The organic nature and atmosphere-climate dependency of nitrogen loss from forest watershed ecosystems

Abstract

In this dissertation I describe how coupled internal cycling and external forcing from the atmosphere and climate can regulate the dynamics of nitrogen (N) loss from forest watersheds. I address three major gaps in our understanding of the global N cycle: 1) the role of dissolved organic N (DON) in internal N cycling in low-N ecosystems; 2) The influence of atmospheric pollution on DON production and loss from forests; and 3) the inherent climate sensitivity of forest N cycling and loss. In chapter 2, I present the results of a study of DON spiraling that showed enormous capacity for stream microorganisms to immobilize and transform organic nutrients. Although most DON in surface waters is highly refractory products of SOM dissolution, this study revealed very tight internal cycling of DON at the sediment interface and suggested significant production of DON in the hyporheic zone. Most remarkably, this DON was not expressed in stream waters, supporting the idea that watershed DON losses would have been higher in the absence of pronounced benthic demand. The experiments also suggested that coupled dynamics between DOC and DON spiraling may be altered under conditions of elevated N supply.
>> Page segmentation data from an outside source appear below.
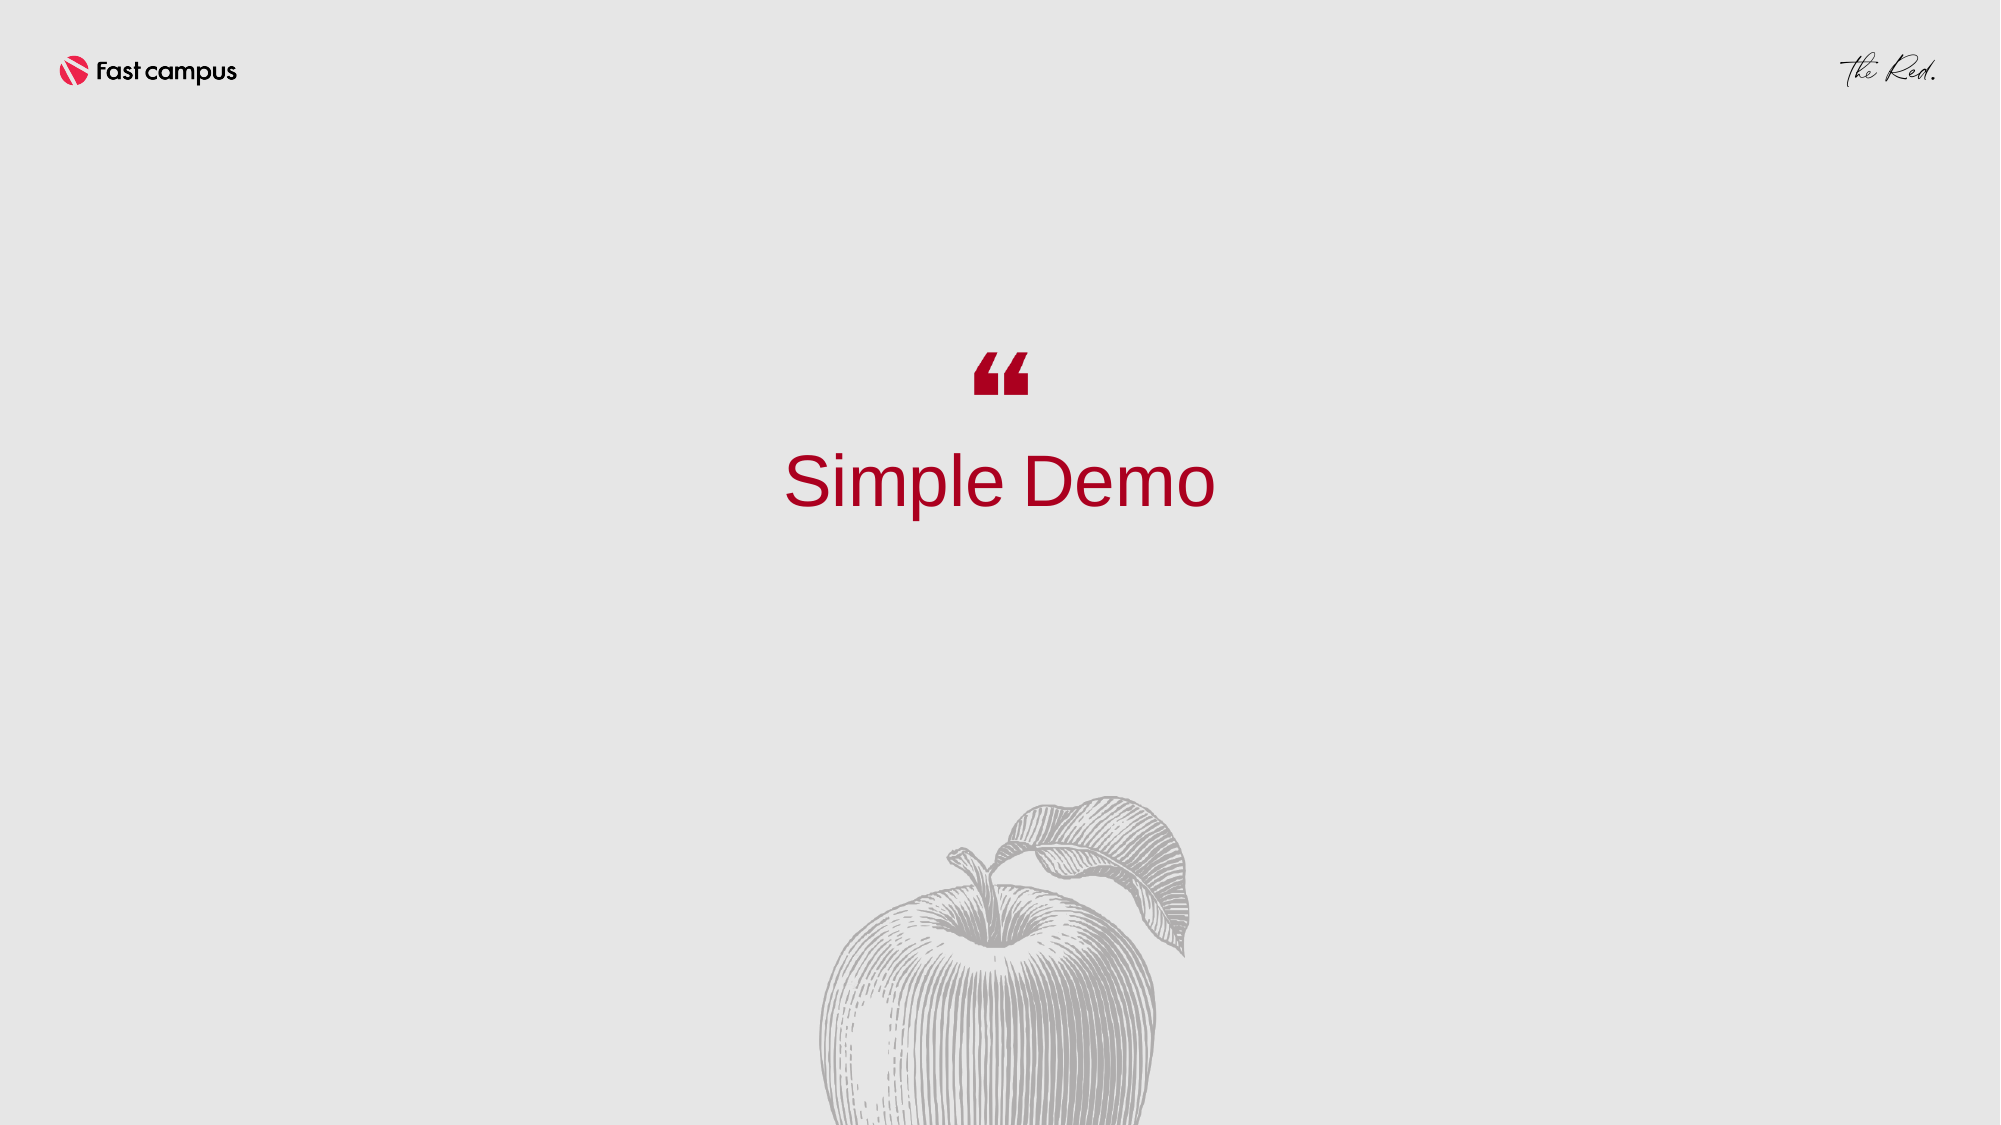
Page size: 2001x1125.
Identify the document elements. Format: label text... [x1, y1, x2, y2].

list Simple Demo [0, 439, 2000, 515]
picture [813, 796, 1190, 1125]
picture [966, 343, 1034, 403]
picture [1840, 52, 1935, 87]
picture [57, 53, 239, 88]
Chapter 3 challenges the idea that soil organic matter (SOM) and its dissolved products are stoichiometrically static as N pools accumulate. Using a broad geographic survey of forest streams, I show that DON losses increase as a consequence of N pollution and that this occurs through a disproportionate enrichment of N on dissolved organic matter rather than alteration of soil and dissolved carbon dynamics. These results have implications for N limitation in forests and aquatic systems. In particular, DOC: DON ratios of DOM draining N-saturated forests were strikingly low suggesting possible increases in DOM bioavailability with increasing N supply.
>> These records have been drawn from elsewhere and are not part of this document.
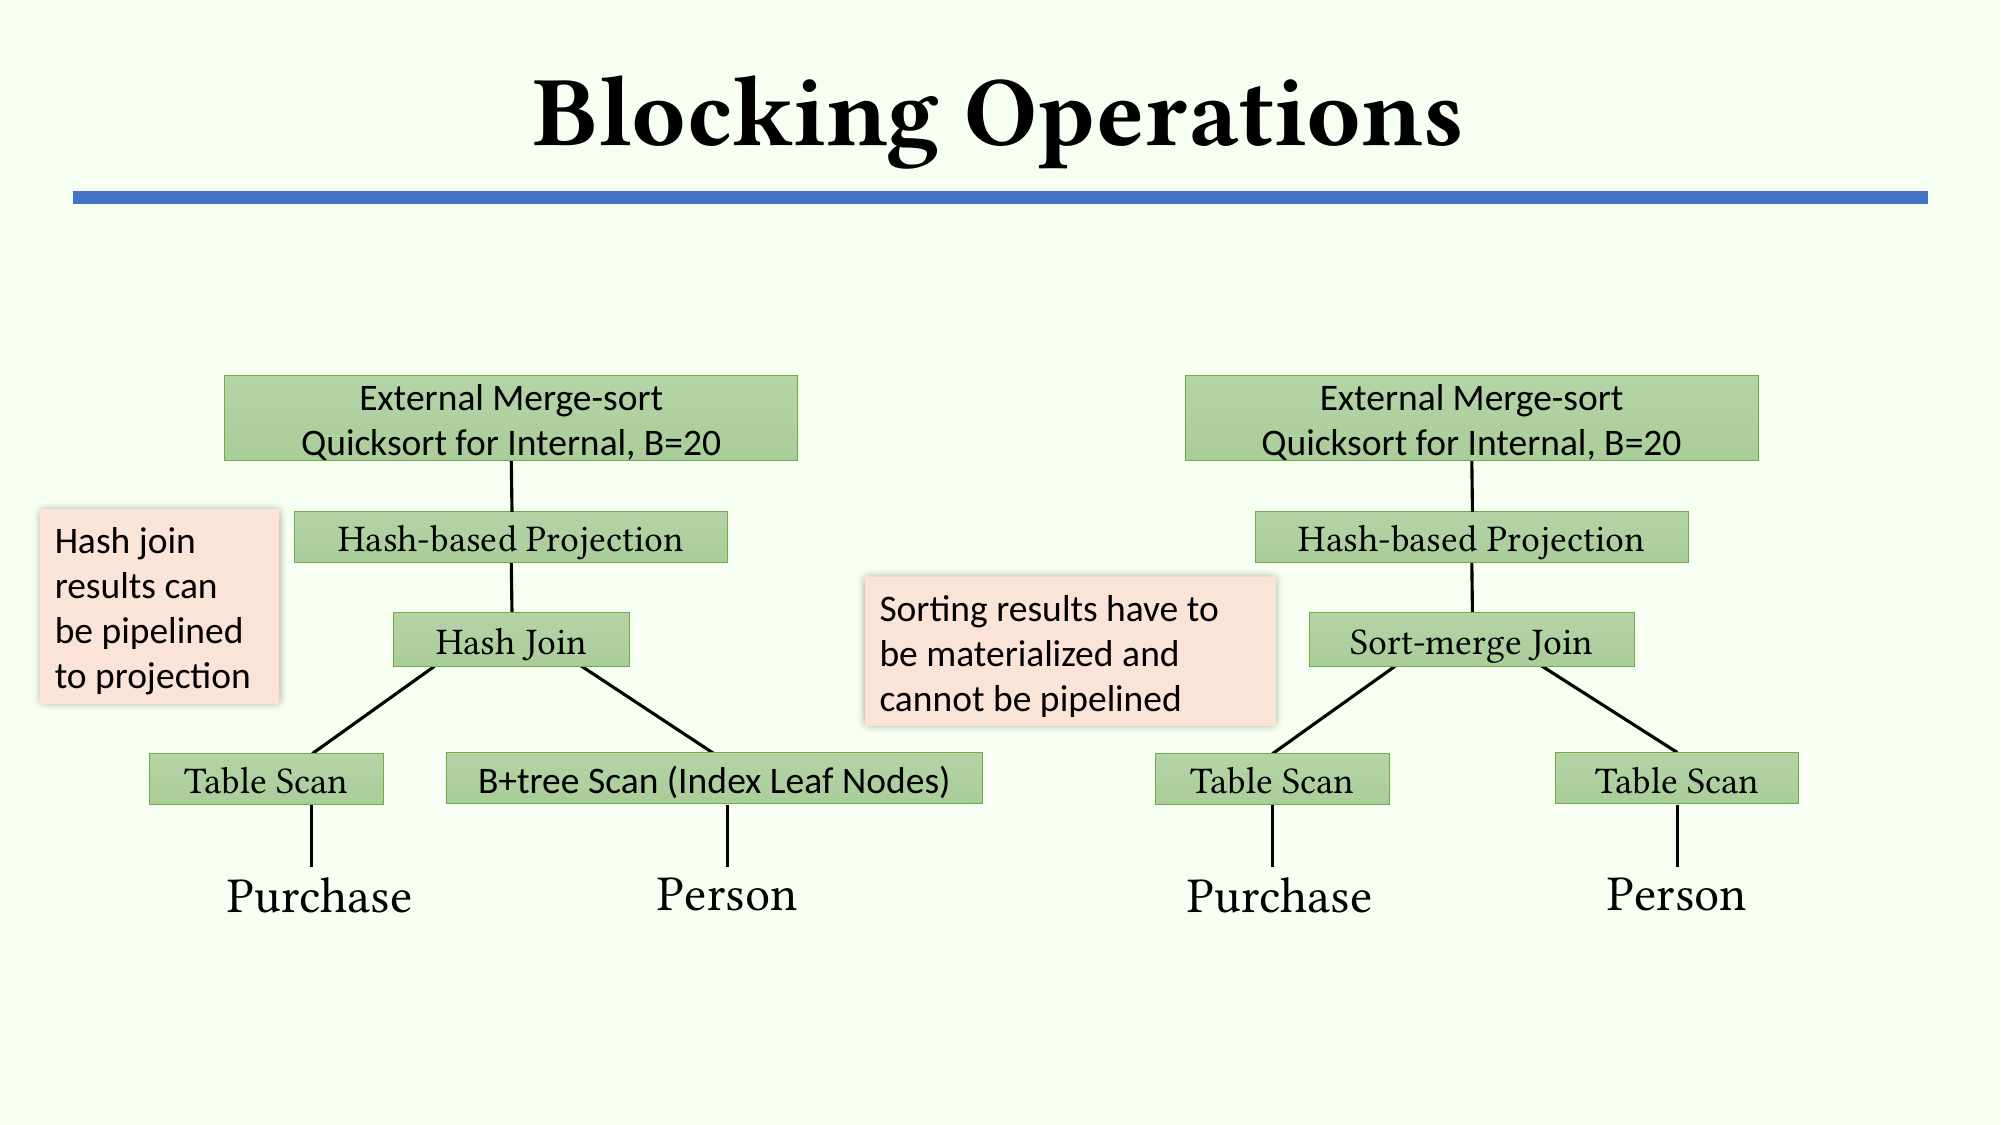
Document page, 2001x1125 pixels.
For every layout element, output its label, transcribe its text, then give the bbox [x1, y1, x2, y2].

text_box Hash join results can be pipelined to projection [39, 509, 149, 704]
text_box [149, 375, 983, 918]
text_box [1155, 375, 1799, 918]
title Blocking Operations [72, 35, 1928, 191]
text_box Sorting results have to be materialized and cannot be pipelined [983, 576, 1155, 727]
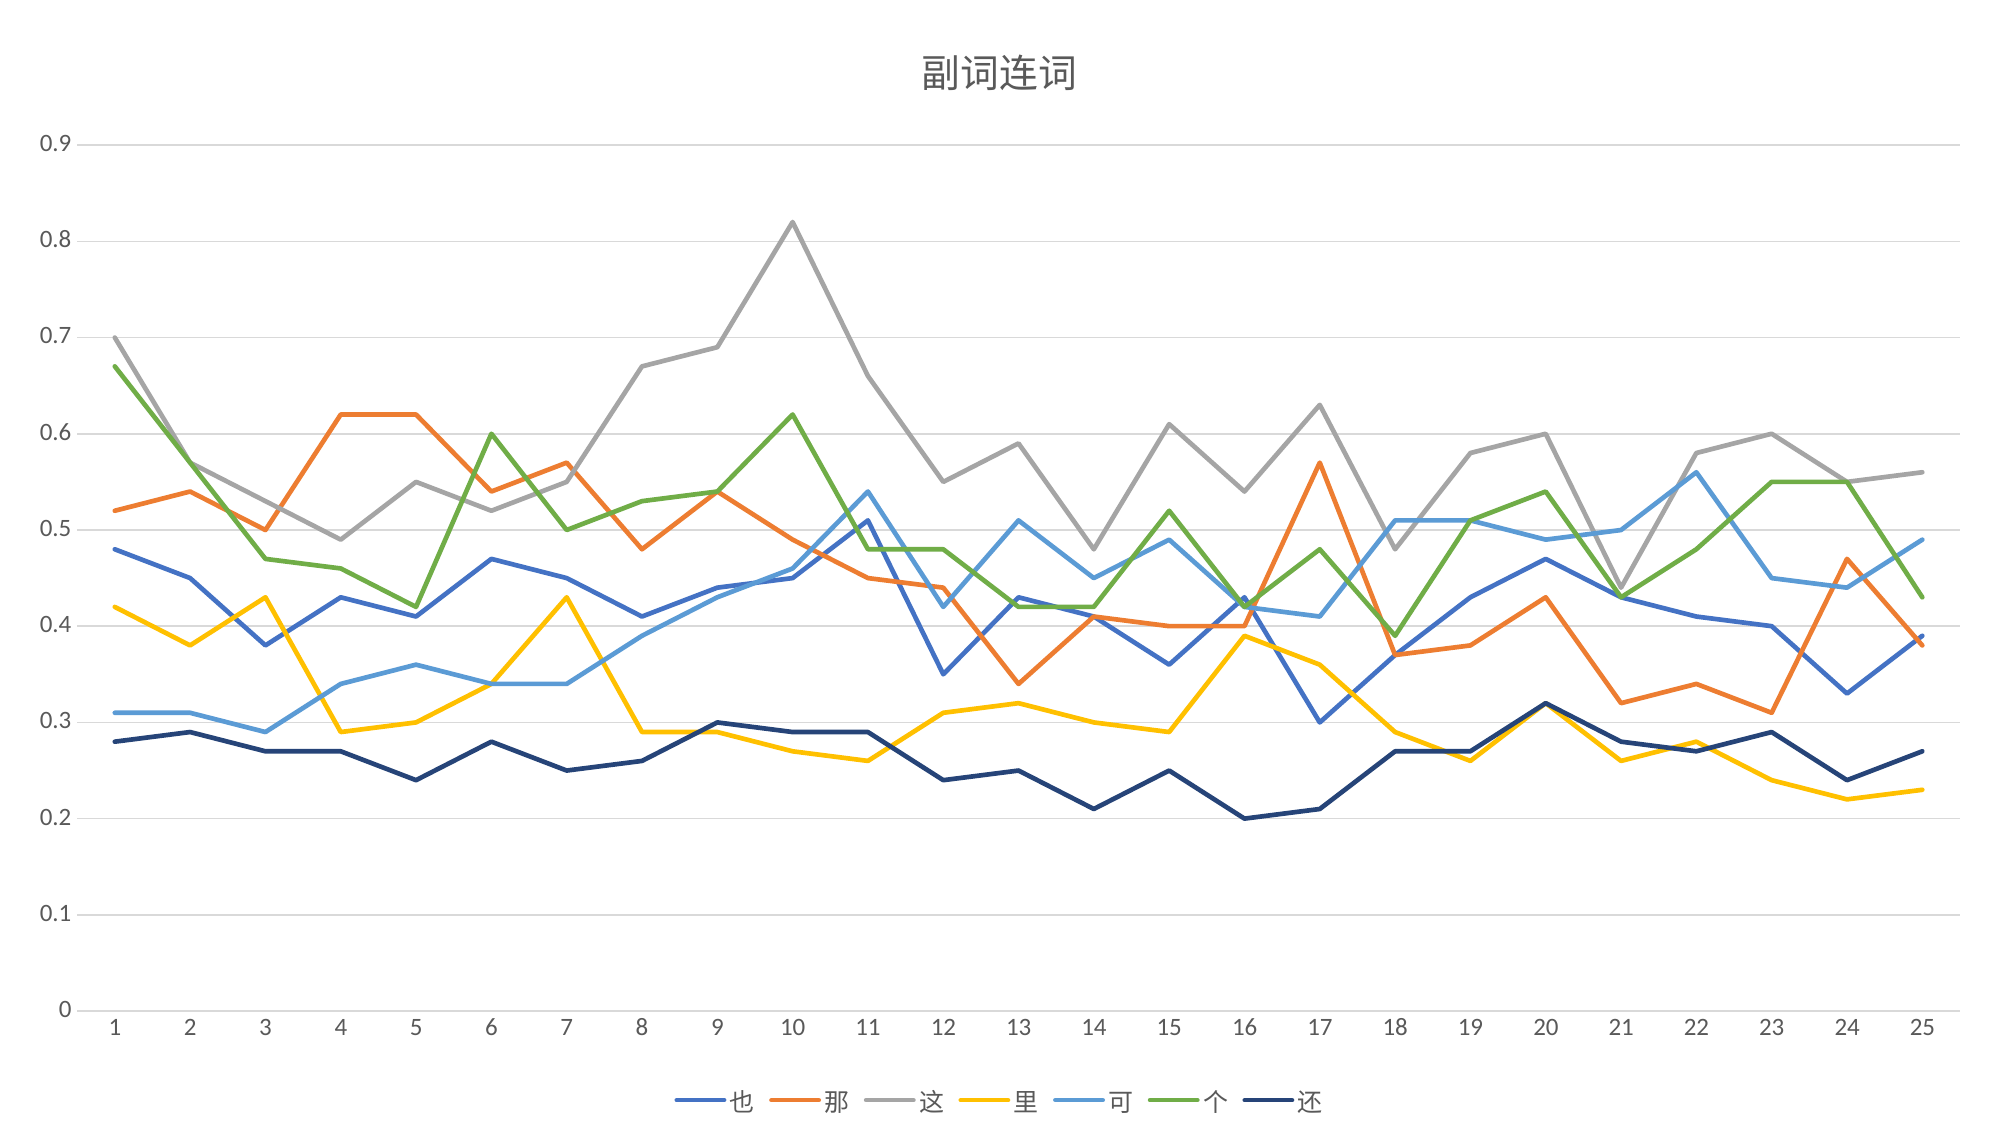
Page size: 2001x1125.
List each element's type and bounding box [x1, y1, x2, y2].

chart [0, 0, 2000, 1125]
Chapter 4 provides insight into how local forest nutrient cycles may be organized by synchronous global-scale climate-atmosphere dynamics. This study of long term (30 yr) hydro-chemistry from reference forest watersheds provides an integrated example of the overall climate sensitivity of N cycling and underscores the importance of complex synergies between simultaneous vectors of global change. Results from this study argue that the combined influence of N pollution and warming are likely to have pronounced long-term effects on ecosystems globally.